Many developers are focusing on completing existing projects while keeping an eye on their liquidity. What are their plans for the future?
Most retail property developers are putting the brakes on expensive new projects until they can assess the impact of COVID-19. To accommodate tenants eager to open stores, others are plowing ahead with centers and redevelopments that were already well underway.
At the end of 2019, Regency Centers had $350 million of development and redevelopment in process and nearly $225 million more planned. “Since the onset of the pandemic, we’ve diligently reevaluated future timing and scope for each of these projects,” said CIO and Executive VP, Mac Chandler. They intend to finish construction on those projects that are nearly complete, as well as those where we have lease obligations. The company will spend about $80 million to wrap those projects up, including the new Sprouts Farmers Market-anchored Village at Hunter’s Lake in Tampa, Florida
Supermarkets are driving much of the new construction that is going ahead. Site Centers reduced its construction and redevelopment pipeline by 46 percent, leaving about $30 million to fund ongoing projects, including 10 new anchor stores, said Mike Makinen, Executive VP and COO.
Kimco Realty had only a few active projects when the crisis hit, leaving its pipeline largely on track, CEO Conor Flynn said. As far as minor construction projects go, Kimco has “postponed nearly $100 million of capital expenditures originally planned for this year,” Flynn said.
RPAI reduced planned development spending for this year by $75 million to $100 million, primarily by halting multifamily and office space at its Carillon project in Prince George’s County, Maryland, said Shane Garrison, president and COO.

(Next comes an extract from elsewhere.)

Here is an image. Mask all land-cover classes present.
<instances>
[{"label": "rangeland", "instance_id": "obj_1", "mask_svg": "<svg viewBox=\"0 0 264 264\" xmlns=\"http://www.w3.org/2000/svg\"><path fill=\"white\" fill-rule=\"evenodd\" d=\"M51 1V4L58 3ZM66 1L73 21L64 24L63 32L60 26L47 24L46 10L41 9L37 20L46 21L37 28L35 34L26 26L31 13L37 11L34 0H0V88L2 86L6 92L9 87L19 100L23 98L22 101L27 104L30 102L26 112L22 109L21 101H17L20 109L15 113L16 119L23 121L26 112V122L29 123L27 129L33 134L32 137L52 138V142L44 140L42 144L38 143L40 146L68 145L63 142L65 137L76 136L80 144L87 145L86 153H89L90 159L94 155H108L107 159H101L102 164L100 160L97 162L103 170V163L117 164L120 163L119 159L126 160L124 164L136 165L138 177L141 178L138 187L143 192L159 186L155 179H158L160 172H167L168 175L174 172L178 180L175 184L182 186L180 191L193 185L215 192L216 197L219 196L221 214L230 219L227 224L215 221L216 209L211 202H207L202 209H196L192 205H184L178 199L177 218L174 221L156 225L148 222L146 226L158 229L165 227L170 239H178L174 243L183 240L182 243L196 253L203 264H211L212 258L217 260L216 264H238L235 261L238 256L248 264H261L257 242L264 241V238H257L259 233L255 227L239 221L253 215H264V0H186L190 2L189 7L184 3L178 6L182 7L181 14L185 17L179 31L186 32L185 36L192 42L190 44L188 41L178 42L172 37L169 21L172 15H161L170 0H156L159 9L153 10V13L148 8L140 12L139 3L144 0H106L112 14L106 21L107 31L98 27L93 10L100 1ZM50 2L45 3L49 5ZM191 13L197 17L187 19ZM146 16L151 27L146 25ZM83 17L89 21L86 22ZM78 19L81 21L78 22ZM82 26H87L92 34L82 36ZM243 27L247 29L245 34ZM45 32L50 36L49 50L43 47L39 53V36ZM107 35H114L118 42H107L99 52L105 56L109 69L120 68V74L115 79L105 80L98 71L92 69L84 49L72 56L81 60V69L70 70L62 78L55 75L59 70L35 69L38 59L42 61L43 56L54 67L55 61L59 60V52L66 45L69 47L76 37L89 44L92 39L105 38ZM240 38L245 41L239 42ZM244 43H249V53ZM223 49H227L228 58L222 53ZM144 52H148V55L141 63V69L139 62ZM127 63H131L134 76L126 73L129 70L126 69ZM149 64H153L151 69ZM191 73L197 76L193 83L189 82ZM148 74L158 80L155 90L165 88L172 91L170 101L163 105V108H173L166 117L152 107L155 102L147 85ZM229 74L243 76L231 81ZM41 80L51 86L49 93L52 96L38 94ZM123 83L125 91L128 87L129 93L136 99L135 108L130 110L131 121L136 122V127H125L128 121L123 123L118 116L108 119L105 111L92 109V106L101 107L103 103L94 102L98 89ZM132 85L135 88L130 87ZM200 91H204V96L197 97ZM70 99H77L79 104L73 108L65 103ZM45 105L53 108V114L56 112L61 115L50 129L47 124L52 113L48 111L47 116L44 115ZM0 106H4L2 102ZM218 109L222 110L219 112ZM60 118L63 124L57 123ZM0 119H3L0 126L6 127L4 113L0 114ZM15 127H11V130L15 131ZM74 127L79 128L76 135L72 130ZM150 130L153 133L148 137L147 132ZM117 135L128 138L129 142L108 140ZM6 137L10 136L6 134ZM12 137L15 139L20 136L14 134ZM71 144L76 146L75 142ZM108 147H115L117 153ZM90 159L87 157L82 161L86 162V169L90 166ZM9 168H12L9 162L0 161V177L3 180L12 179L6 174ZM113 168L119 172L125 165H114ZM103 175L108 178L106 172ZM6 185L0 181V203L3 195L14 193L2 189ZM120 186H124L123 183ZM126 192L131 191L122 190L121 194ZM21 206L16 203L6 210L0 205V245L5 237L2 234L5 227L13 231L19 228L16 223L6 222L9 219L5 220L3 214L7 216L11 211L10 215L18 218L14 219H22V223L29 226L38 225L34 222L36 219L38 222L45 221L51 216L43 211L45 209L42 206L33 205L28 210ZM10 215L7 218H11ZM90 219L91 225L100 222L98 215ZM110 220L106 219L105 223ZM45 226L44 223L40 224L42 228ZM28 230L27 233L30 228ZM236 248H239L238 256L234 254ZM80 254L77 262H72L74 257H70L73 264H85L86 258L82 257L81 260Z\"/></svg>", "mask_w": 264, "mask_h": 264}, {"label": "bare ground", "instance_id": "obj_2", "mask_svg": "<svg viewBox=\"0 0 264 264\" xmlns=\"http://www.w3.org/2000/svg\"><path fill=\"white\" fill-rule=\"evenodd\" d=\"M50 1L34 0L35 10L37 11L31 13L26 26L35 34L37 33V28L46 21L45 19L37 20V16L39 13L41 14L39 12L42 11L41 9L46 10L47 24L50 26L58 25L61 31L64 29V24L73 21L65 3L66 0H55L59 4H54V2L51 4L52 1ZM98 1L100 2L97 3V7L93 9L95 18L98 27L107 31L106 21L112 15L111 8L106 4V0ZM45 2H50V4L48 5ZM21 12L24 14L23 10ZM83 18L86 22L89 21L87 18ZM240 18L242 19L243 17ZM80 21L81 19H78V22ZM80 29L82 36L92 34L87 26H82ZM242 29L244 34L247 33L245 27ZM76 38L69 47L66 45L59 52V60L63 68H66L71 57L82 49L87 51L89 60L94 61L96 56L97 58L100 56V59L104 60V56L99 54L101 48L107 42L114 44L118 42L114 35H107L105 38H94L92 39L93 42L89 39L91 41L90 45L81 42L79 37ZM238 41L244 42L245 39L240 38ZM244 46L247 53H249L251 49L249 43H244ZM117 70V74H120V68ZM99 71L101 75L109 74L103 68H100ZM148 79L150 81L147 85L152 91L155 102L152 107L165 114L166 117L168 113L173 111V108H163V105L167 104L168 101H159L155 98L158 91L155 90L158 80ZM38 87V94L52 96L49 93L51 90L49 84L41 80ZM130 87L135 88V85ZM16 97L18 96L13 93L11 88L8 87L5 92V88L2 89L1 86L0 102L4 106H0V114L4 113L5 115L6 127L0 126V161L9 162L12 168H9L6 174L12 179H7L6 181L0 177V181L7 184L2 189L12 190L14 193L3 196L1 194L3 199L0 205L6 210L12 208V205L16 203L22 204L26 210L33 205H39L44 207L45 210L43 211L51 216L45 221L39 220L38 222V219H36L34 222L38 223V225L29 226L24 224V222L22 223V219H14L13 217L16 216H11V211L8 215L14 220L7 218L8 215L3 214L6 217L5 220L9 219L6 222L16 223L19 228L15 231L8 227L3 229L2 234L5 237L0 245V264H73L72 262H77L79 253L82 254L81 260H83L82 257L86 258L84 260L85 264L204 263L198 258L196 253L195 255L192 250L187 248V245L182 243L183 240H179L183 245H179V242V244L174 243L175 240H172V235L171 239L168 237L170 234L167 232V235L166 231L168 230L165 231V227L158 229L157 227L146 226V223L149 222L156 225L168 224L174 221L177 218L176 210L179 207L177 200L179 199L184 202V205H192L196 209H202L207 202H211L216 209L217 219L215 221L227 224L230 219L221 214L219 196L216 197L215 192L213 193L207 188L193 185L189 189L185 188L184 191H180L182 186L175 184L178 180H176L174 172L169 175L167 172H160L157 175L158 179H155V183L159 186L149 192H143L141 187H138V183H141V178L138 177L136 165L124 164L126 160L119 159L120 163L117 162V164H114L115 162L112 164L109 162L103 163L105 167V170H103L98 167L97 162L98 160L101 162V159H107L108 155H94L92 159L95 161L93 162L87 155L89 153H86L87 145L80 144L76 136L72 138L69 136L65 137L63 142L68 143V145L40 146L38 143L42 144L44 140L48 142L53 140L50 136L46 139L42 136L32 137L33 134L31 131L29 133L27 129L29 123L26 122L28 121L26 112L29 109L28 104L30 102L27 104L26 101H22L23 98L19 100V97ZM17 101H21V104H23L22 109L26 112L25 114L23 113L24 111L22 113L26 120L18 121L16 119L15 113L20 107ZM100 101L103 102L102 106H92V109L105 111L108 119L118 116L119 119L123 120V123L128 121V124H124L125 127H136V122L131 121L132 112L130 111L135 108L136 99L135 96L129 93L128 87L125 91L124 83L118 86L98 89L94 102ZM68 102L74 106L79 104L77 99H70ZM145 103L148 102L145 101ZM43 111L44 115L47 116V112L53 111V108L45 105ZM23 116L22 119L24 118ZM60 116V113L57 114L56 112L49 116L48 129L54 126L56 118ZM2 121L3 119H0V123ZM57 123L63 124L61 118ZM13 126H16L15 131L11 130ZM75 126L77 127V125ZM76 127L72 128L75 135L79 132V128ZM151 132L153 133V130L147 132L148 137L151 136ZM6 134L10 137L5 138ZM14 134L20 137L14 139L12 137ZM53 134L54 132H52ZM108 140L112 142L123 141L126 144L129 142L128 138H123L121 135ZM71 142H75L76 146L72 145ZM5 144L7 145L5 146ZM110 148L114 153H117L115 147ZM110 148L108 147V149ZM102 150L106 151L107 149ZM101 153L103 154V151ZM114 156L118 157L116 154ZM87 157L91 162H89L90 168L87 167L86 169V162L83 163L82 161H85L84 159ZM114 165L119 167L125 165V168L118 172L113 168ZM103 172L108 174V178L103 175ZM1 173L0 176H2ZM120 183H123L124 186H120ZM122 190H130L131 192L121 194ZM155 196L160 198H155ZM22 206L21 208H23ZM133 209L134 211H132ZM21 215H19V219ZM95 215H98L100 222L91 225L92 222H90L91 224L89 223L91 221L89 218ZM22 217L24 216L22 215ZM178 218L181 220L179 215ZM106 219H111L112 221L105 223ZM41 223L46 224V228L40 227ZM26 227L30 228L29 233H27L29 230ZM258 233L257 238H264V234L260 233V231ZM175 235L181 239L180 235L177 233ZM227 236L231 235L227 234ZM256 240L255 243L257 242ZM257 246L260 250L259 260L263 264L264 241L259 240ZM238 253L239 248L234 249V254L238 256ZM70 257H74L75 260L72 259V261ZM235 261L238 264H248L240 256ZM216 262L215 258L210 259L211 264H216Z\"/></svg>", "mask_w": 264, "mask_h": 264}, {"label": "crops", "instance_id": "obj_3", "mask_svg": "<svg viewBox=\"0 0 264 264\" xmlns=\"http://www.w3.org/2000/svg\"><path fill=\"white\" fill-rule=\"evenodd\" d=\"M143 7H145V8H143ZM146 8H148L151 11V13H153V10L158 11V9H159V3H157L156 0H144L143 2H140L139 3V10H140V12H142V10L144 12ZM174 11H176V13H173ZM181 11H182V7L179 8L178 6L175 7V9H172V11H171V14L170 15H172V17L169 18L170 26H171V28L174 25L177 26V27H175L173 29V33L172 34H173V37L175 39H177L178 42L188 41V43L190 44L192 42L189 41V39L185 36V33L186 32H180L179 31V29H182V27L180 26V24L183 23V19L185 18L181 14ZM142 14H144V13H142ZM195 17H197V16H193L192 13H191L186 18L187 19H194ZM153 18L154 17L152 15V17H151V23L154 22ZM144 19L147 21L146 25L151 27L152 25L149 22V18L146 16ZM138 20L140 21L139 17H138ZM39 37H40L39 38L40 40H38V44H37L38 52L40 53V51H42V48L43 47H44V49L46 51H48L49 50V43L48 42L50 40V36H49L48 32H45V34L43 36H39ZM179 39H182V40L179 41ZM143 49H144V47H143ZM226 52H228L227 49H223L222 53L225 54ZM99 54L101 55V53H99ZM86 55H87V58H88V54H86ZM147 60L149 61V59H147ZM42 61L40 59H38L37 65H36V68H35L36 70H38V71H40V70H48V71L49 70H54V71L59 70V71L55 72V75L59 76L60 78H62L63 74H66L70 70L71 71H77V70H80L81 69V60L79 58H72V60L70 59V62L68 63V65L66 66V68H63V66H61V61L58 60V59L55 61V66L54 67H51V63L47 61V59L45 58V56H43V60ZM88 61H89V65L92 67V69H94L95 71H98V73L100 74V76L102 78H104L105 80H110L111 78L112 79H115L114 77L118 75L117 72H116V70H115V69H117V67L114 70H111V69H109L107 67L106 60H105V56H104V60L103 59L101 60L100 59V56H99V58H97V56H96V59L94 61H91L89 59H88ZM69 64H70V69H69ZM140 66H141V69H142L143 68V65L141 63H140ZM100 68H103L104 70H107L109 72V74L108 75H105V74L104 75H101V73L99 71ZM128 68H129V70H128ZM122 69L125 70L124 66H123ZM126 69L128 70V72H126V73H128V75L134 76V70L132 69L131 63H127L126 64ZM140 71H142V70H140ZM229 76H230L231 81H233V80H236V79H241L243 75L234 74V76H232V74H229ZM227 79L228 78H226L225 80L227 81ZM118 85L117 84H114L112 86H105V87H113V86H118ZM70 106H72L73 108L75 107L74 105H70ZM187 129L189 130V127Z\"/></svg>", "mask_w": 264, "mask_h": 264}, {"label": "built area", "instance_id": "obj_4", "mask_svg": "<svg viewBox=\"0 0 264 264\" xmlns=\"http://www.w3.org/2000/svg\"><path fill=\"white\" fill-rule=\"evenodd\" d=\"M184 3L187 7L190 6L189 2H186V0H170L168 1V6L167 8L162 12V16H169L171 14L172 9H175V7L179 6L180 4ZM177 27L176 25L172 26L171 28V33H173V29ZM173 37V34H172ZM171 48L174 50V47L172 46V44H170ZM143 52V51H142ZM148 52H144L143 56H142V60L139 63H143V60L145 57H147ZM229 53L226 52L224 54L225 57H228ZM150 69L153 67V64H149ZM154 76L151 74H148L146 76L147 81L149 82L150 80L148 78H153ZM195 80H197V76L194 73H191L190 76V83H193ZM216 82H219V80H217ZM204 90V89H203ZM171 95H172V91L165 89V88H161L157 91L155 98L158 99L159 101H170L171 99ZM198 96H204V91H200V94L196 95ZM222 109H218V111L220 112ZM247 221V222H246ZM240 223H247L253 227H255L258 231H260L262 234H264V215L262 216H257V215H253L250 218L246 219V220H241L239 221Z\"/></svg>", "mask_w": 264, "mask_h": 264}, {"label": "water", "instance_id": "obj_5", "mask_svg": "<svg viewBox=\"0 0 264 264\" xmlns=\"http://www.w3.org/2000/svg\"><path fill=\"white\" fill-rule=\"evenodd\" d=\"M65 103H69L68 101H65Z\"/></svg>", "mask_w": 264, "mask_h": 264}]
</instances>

Brixmor President and CEO Jim Taylor said the firm will push $110 million of anticipated 2020 capital expenditures into 2021. “With a priority on liquidity and an eye towards a more favorable cost environment as we emerge from the crisis, our construction and redevelopment teams are working with tenants to extend certain opening time frames,” he said.
At Weingarten Realty, “all three of our large new developments remain active,” said Andrew Alexander, chairman, President and CEO. The firm expects to complete two supermarket-anchored, mixed-use developments near Washington, D.C., and one in Houston by mid-summer. “Given the small amount of capital required to complete and our strong liquidity position, we do not anticipate that the pandemic will interrupt these projects,” Alexander said.
Federal Realty Investment Trust is paring down its development spending from $35 million to about $10 million a month. The company shut down construction projects in Massachusetts and California but is proceeding with construction at CocoWalk in Coconut Grove, Florida, and the 909 Rose building in Maryland, as both are nearly complete.
Mall owners are reinvesting in existing properties, as few mall-based tenants are growing during the pandemic.
Simon Property Group has suspended or eliminated more than $1 billion of redevelopment and new development globally and is focusing on projects nearing completion.